The official document accessed by Kashmir Reader lists several drugs and medicines, one of them being Ceftriaxone injection (1ml). It is supplied by the manufacturer to Jammu and Kashmir Medical Supplies Corporation Limited (JKMSCL) at a cost of Rs 14.10 but the patient has to pay Rs 85 for it under brand name Injection Kafi and Rs 55 for brand name Inj C-Tri.
A bottle of injection Mannitol 20% costs patients Rs 100 at shops, while the JKMSCL and hospitals get it for just Rs 18.05.
The injection Methyl Prednisolone Sodium Succinate (500ml) is available at Rs 126 to hospitals but is sold at Rs 653.66 under the brand name injection Steronex in the retail market.

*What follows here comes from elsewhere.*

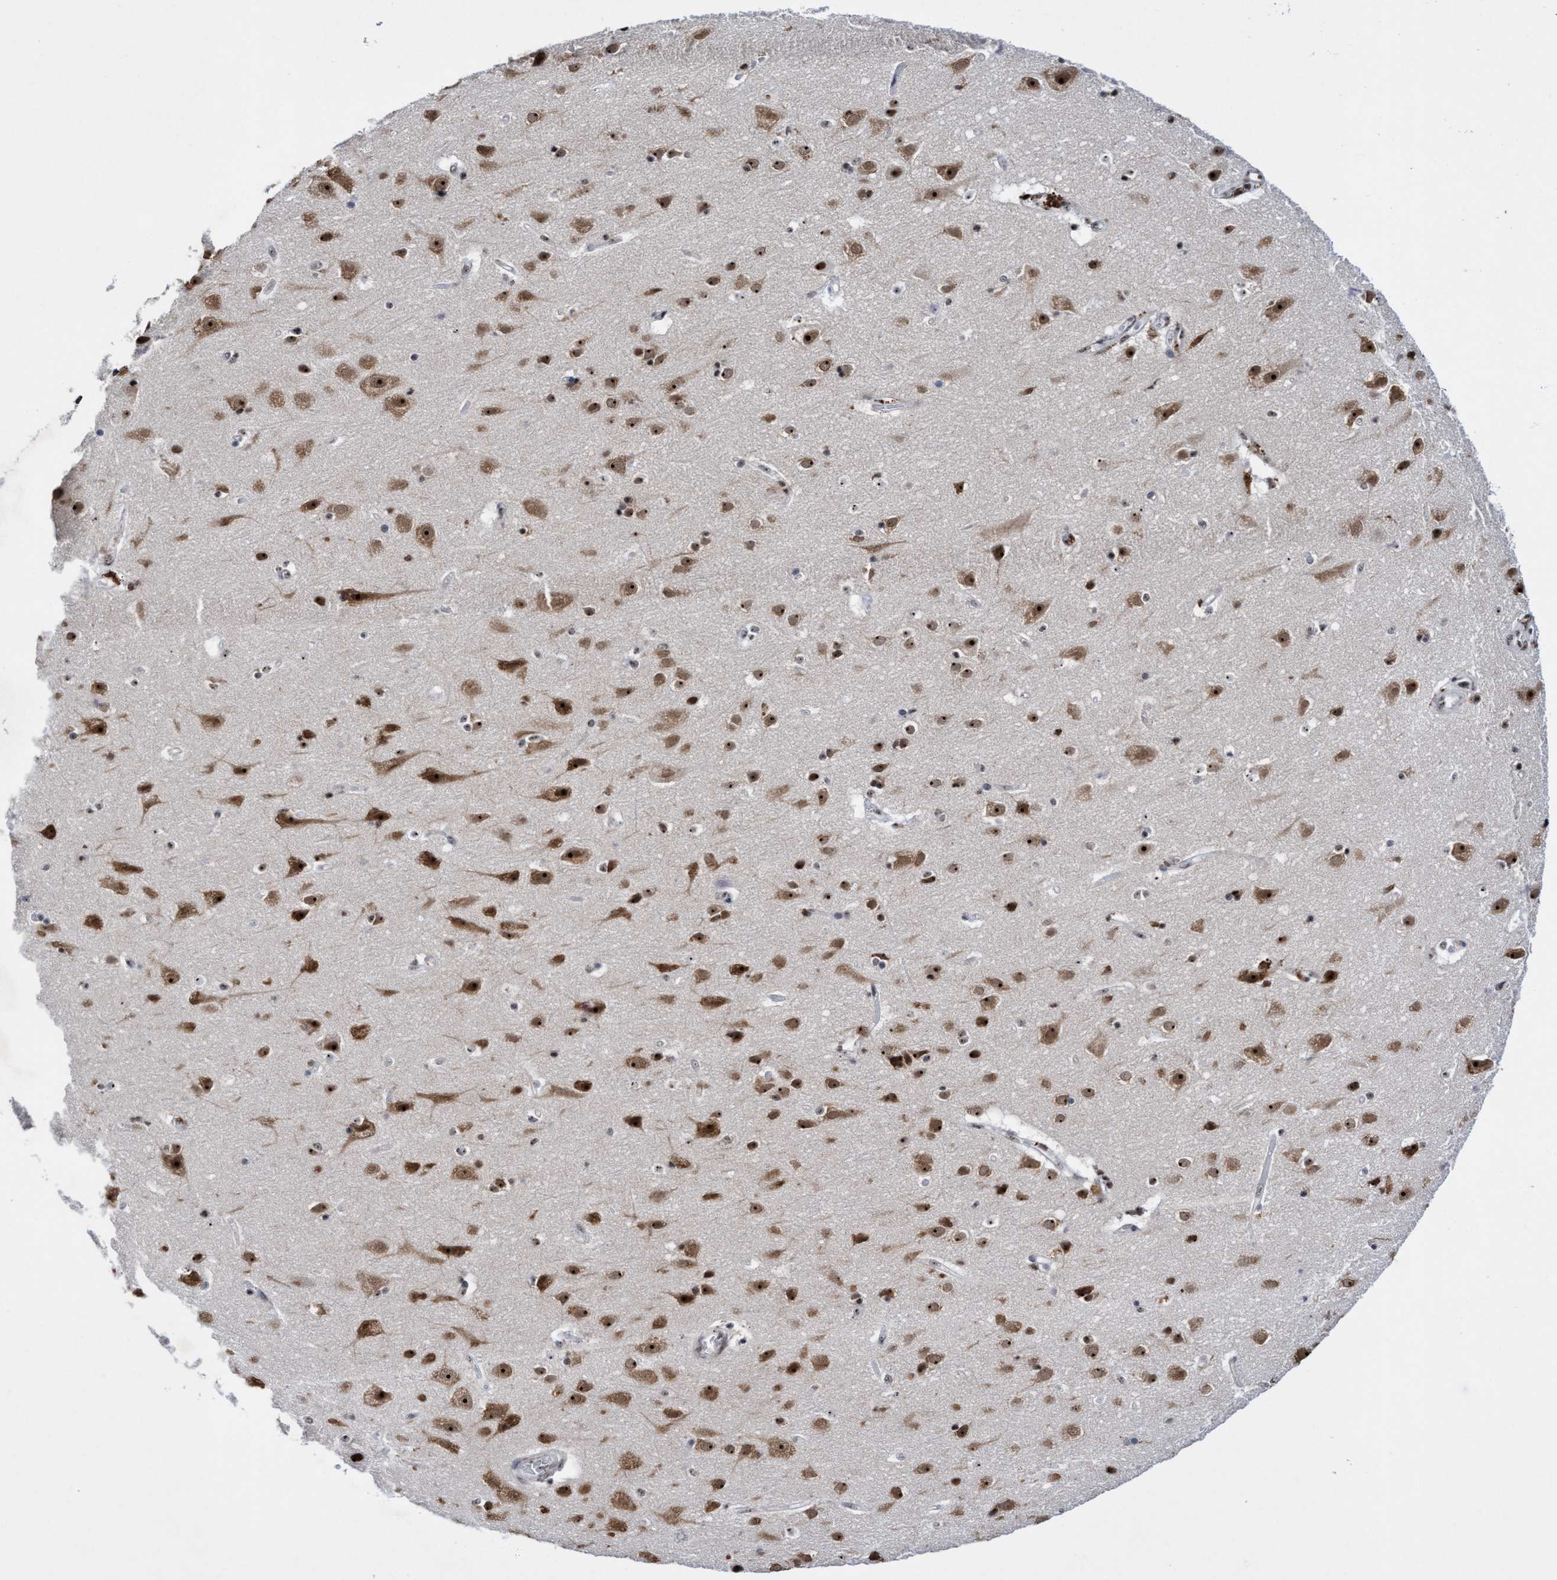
{"staining": {"intensity": "strong", "quantity": ">75%", "location": "nuclear"}, "tissue": "cerebral cortex", "cell_type": "Endothelial cells", "image_type": "normal", "snomed": [{"axis": "morphology", "description": "Normal tissue, NOS"}, {"axis": "topography", "description": "Cerebral cortex"}], "caption": "A brown stain labels strong nuclear staining of a protein in endothelial cells of unremarkable cerebral cortex. The protein is shown in brown color, while the nuclei are stained blue.", "gene": "EFCAB10", "patient": {"sex": "male", "age": 54}}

The injection Oxaliplatin (50mg) is sold at Rs 2,200 under brand name ‘Oplatin’, almost ten times more than its hospital rate of Rs 273.
Similar is the case with medicines in tablet form. A strip of ten tablets of the common medicine Ofloxacin + Orinidazole (200mg + 500mg) are available at Rs 97 under brand name Tab Zil, while its wholesale rate is just Rs 17.
Another glaring example is Tab Imatinib (400mg), ten tablets of which are sold at MRP between Rs 2,100 and Rs 3,072 while their wholesale price approved by JKMSCL is Rs 193.87.
Mushtaq Ahmad Pukhta, a representative of pharma dealers and distributors in J&K, acknowledged that there is a vast price difference between drugs supplied to hospitals and those sold in the market. However, he justified the difference, saying, “Branded companies cover many expenses in the MRP, including research and marketing. The companies invest huge money on research and development, and marketing. They have to put it in the final MRP.”
When asked why companies offer commissions to doctors to prescribe particular drugs, Pukhta said that it is market strategy.
“I am not privy to any such practice but I can’ deny it also, as there have been several case in the past which created the perception that corruption is involved in pharma business,” he said, adding that the government should put strict regulation in place to curb such malpractice.
Deputy Drug Controller Irfana Ahmad told Kashmir Reader that her department has no mandate to regulate drug prices. However, she said, the department has been monitoring the market for any overpricing.
“The National Pharmaceutical Pricing Authority is the appropriate authority to look into the pricing. Our role is of enforcement,” she said.
She said the drug control department has in the past raided private clinics and chemist shops to check any violation of the Drug and Cosmetic Act.
“We have taken action against many people in the past for overcharging and wrong practice. We will continue to do so,” she said.